Haber: Damla Oya Erman

Sadece 19 yıl yaşamış olmasına rağmen, Roma Katolik azizi ve Fransa'nın Yüz Yıl Savaşları'ndaki kilit rolü nedeniyle ulusal bir kahraman haline geldi.

Jeanne, Jacques d'Arc ve Isabelle Romée'nin küçük bir kasabasında doğdu, kuzeydoğu Fransa. Doğduğu dönemde İngilizler ve müttefikleri Paris, Bordeaux ve Reims dahil olmak üzere Fransa'nın büyük bir kısmını kontrol ediyordu. İngiliz tehdidinin yanı sıra Burgonya Dükü'ne sadık bir grup, tahtın varisi olan Orléans'lı Charles'a, Fransız tahtına hak iddia etti. 

Jeanne, ilahi talimatları ilk kez 13 yaşında, babasının bahçesinde, Aziz Michael, Catherine ve Margaret'ın kendisine ülkeden İngilizleri sürmesini söylediği zaman aldığını iddia etti. 16 yaşında, bir Fransız komutanına bir savaşın sonucunu doğru bir şekilde tahmin etti ve o da onu Charles'a götürmeyi kabul etti.

Beyaz Saray: İsrail savunmasız bırakılmıyor Beyaz Saray: İsrail savunmasız bırakılmıyor

Cahil bir çiftçi kızı, Dauphin üzerinde güçlü bir izlenim bıraktı, ki bu da onunla birlikte seyahat etmeye ve Fransız askeri liderlere tavsiyelerde bulunmaya başlamasına neden oldu. O dönemde rolünün tam olarak ne olduğu belirsizdir, ancak sadece sembolik olmaktan çok daha fazla olduğu açıktır. 

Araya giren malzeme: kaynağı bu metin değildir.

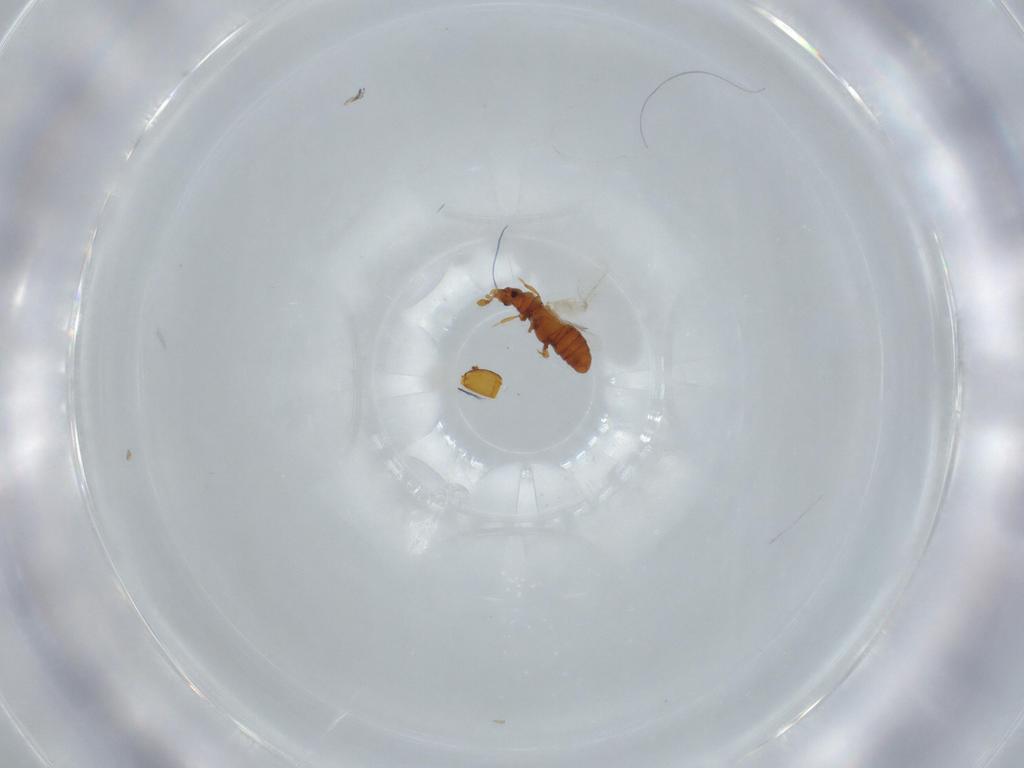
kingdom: Animalia
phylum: Arthropoda
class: Insecta
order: Coleoptera
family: Staphylinidae
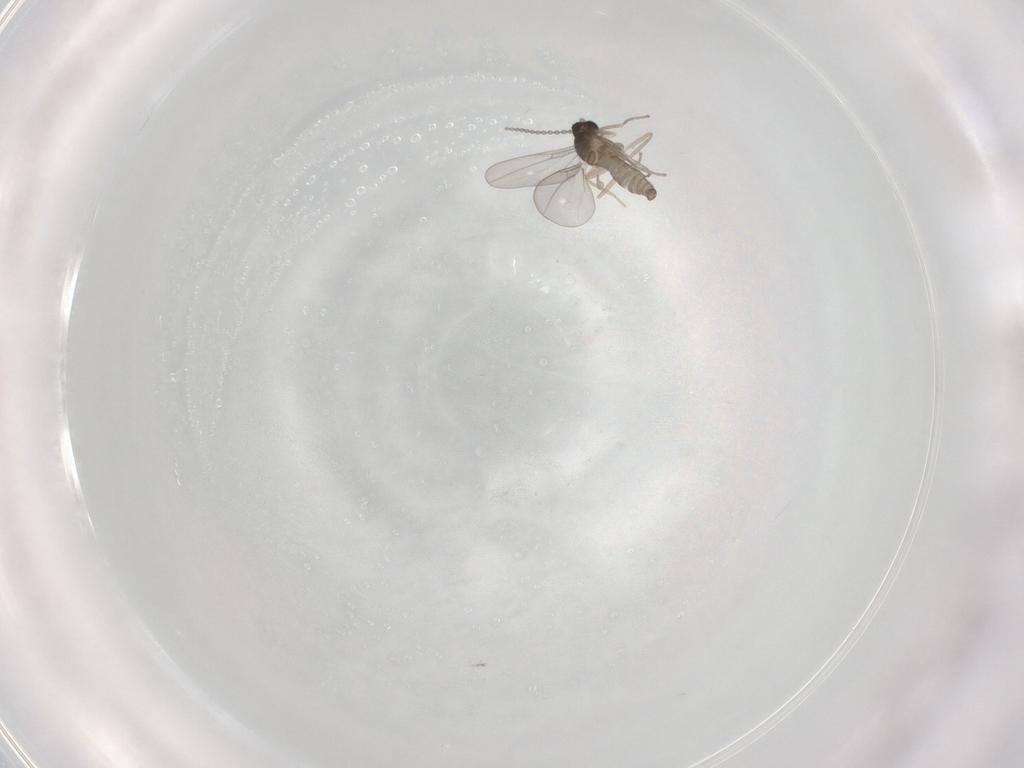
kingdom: Animalia
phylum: Arthropoda
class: Insecta
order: Diptera
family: Cecidomyiidae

Silah yerine bir bayrak taşıdı ve daha sonra hiçbir düşman askerini öldürmediğini ifade etti, ancak Fransız liderleri onu Orléans'taki kuşatmayı kaldırmada önemli bir faktör olarak gördü. Şehrin kurtuluşu, İngilizleri şaşırttı ve Fransızları yıllar sonra ilk kez saldırgan duruma geçirdi. Jeanne'nin tavsiyeleri, öngörüsü ve çekiciliği Charles'ın ilerlemesine yardımcı olarak, Charles'ın birlikleri İngilizleri ve Burgonyalıları Loire Vadisi'nden kovdu. Fransızlar, Troyes'yi geri aldılar ve Dauphin taç giydiği geleneksel Fransız kraliyet taç giyme yeri Reims'i özgür bıraktılar.

Kısa bir süre sonra Jeanne, Burgonyalılarla yapılan bir savaşta esir düştü. İngilizler, ilhamının şeytandan geldiğini kanıtlamaya kararlıydı ve onu yargıladı. Mahkeme kayıtları, onu sapıklığını itiraf etmeye kandırmaya yönelik İngiliz girişimlerini belirgin bir şekilde içerir. Bu tür bir girişimde Jeanne'ye, Tanrı'nın lütfunda olduğunu biliyor mu diye soruldu. 

Doktrine göre, "evet" demek sapıklık olurdu çünkü kimse gerçekten cevabı bilemezdi, ancak "hayır" demek sapıklığın bir itirafı olurdu. Jeanne, tuzaktan kaçınarak "'Eğer öyle değilsem, Tanrı beni oraya koysun; ve eğer öyleysem, Tanrı beni öyle tutsun,'" diye cevap verdi. Mahkeme onu her durumda suçlu buldu ve 30 Mayıs 1431'de Rouen'de diri diri yakıldı.

Papa Callixtus III'ün emriyle düzenlenen bir "iptal davası" 1455 yılında Jeanne'yi sapıklık suçlamalarından akladı. Bu zamana kadar savaşın seyri İngilizlere karşı kesin bir şekilde dönmüş ve Orléans Kızı zaferle ilişkilendirilmişti. 1830'da Napolyon, Jeanne'yi Fransa'nın ulusal sembolü ilan etti ve Katolik Kilisesi tarafından 1920'de aziz ilan edildi. 

Bilim adamları ayrıca onun hikayesinin Fransız toplumu üzerinde derin bir etkisi olduğunu öne sürüyor. Yüz Yıl Savaşları'nın sonunun genellikle feodalizmin son nefesi olarak kabul edildiği bir dönem. Birkaç yüzyıl boyunca, eski toplumsal düzen ulus-devletler ve ortak insanın itibarı hakkındaki yeni fikirlere yerini bıraktı ve Fransızlar için Jeanne d'Arc, her ikisinin de doğal bir sembolü oldu.